Wenn ein Land unter dem Meeresspiegel liegt
Wasser fließt unaufhaltsam ins Wohnzimmer und die Straße vor der Haustür sieht aus wie ein See. Ein Bericht von einem Land, dass im Wasser gebaut ist und ständig mit den Folgen davon leben muss.
Es gibt sie überall auf der Welt, Länder oder Inseln, die künstlich errichtet wurden. Dort, wo früher Meer war, ist plötzlich Land und Menschen bauen auf diesem Land. Das berühmteste Beispiel sind die „The Palm“-Inseln in Dubai, aber das älteste Beispiel bleiben die Niederlande. Mehr als ein Viertel liegt unter dem Meeresspiegel und wurde Stück für Stück durch die Jahrhunderte vom Mensch erobert. Leylistad ist eine kleine Stadt im Norden des Landes, die es erst seit 50 Jahren gibt, vorher gab es das Stück Land noch nicht. Städte sowie Leylistad gibt es viele in den Niederlanden und die, die es schon länger gibt, sind von Wasser umgeben und mit Grachten durchzogen.

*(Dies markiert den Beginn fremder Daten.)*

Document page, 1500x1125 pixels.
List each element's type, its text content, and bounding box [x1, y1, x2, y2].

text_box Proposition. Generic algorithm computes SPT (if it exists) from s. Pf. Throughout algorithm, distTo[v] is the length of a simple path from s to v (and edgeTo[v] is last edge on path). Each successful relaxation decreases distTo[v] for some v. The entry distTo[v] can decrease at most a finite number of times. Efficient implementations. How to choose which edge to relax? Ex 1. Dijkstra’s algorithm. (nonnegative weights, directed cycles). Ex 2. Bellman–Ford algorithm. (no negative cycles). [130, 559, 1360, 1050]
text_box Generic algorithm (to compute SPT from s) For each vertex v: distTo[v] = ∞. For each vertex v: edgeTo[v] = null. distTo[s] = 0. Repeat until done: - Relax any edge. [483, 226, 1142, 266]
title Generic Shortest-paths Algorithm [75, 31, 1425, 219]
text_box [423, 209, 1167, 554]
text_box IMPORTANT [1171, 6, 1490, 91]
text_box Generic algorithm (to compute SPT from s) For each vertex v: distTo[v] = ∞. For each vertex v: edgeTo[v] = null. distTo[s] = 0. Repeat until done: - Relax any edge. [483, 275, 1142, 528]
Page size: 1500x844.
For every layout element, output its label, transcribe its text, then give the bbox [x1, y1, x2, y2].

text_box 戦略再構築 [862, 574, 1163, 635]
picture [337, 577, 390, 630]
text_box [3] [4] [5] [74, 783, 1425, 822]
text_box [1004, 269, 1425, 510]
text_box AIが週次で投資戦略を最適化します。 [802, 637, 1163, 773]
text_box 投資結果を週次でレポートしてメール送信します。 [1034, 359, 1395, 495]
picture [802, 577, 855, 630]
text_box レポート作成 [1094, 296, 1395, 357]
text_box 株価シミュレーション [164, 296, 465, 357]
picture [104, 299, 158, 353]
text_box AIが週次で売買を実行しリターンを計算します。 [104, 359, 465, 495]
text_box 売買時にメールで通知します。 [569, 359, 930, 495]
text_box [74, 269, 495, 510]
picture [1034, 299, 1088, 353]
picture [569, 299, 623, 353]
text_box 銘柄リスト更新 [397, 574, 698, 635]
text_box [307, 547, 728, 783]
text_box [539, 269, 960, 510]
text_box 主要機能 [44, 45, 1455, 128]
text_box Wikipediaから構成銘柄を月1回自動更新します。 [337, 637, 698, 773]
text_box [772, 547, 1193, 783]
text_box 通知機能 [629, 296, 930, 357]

Die Teile der Niederlande, die unter dem Meeresspiegel liegen, werden nur nicht überflutet, weil mehrere Pumpen durchgängig Wasser aus dem Land ins Meer pumpen. Sollten diese Pumpen für 20 min ausfallen, dann wären all diese Städte überflutet. Ein Fakt, der den Einheimischen keine Angst macht, denn sie vertrauen den Pumpen. Jedoch liegt die letzte große Überflutung nur 50 Jahre zurück, damals wurde Zeeland größtenteils überflutet. Seitdem hat sich einiges geändert, eine Stahldamm wurde gebaut, der im Falle einer Flut, die Flusseinmündung schließen kann, damit kein weiteres Wasser mehr ins Land gedrückt werden kann.

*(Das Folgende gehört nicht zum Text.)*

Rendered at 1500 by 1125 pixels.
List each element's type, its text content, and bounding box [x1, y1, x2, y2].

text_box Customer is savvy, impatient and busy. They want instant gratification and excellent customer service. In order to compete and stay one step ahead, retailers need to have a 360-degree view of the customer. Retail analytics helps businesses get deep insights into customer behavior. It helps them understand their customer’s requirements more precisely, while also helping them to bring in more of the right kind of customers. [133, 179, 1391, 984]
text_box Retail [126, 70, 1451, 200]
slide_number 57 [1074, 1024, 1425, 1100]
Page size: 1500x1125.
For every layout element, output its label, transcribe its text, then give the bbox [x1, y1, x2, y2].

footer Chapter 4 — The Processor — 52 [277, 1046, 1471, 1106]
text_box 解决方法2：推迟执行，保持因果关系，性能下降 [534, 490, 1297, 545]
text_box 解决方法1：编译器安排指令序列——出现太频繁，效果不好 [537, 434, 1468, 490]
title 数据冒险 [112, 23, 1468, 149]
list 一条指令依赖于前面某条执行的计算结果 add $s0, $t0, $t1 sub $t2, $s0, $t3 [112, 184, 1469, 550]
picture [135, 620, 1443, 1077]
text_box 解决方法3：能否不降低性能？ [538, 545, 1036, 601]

Man sieht also, dass die Niederlande, was die Kontrolle des Wasserstandes im Land betrifft, auf einem sehr hohem technischen Stand arbeitet, aber trotzdem kommt es immer wieder zu lokalen Überflutungen. So auch in den letzten Tagen, denn durch das warme beinahe tropische Wetter der letzten Wochen kam es immer wieder zu heftigen Gewittern und Regenfällen. Dies führte dazu, dass es bis zu 6 Stunden am Stück regnete und so bis zu 110 Liter pro Quadratmeter fielen, das ist mehr als normalerweise in einem ganzen Monat. Die Folgen waren schon nach den ersten 2 Stunden Regen zu sehen, die Gärten standen unter Wasser und auch an den Rändern der Straßen stand das Wasser. Nachdem der Regen stoppte, standen viele Keller unter Wasser und auch einige Wohnzimmer und Dachböden waren betroffen von Überflutungen. Während des Unwetters mussten nämlich einige Pumpen ausgestellt werden, die Grundwasser in große Flüsse pumpen, da die Flüsse schon zu voll gelaufen waren mit Regenwasser und daher kein weiteres Grundwasser aufnehmen konnten. Jeder Fluss und See war voll mit Wasser, bis zum Anschlag.
Vor allem ältere Gebäude litten unter den Wassermassen, denn sie sind nicht gut isoliert und haben meistens sowieso schon Probleme, da sie absacken. Viele alte Häuser in den Niederlanden sacken ab, da sie auf alten Baumstämmen gebaut sind, die schon beginnen zu faulen. Das klingt jetzt erst einmal komisch, aber pro Haus werden bis zu 40 große Baumstämme senkrecht in den Boden gerammt und auf diesen wird dann das Haus gebaut, denn ohne Baumstämme wäre der Untergrund zu weich und unstabil, um Häuser darauf zu bauen. So kam es letzte Woche dazu, dass manch eine alte Bauernhof voll Wasser stand und dass ein Teil des Hauses einen halben Meter tiefer lag, als noch am Tag davor.
Das beachtlichste an dieser Situation ist, dass dies für Niederländer ganz normal ist, denn Häuser laufen hier 4 bis 5 mal pro Jahr voll mit Wasser und dass Straßen kurzzeitig zu großen Seen werden, ist hier auch ganz selbstverständlich. Für Ausländer ist dies unverständlich, aber wenn man unter dem Meeresspiegel wohnt, dann geht man halt ein gewisses Risiko ein und dann wird Wasser zum besten Freund und gleichzeitig zum gefährlichsten Feind.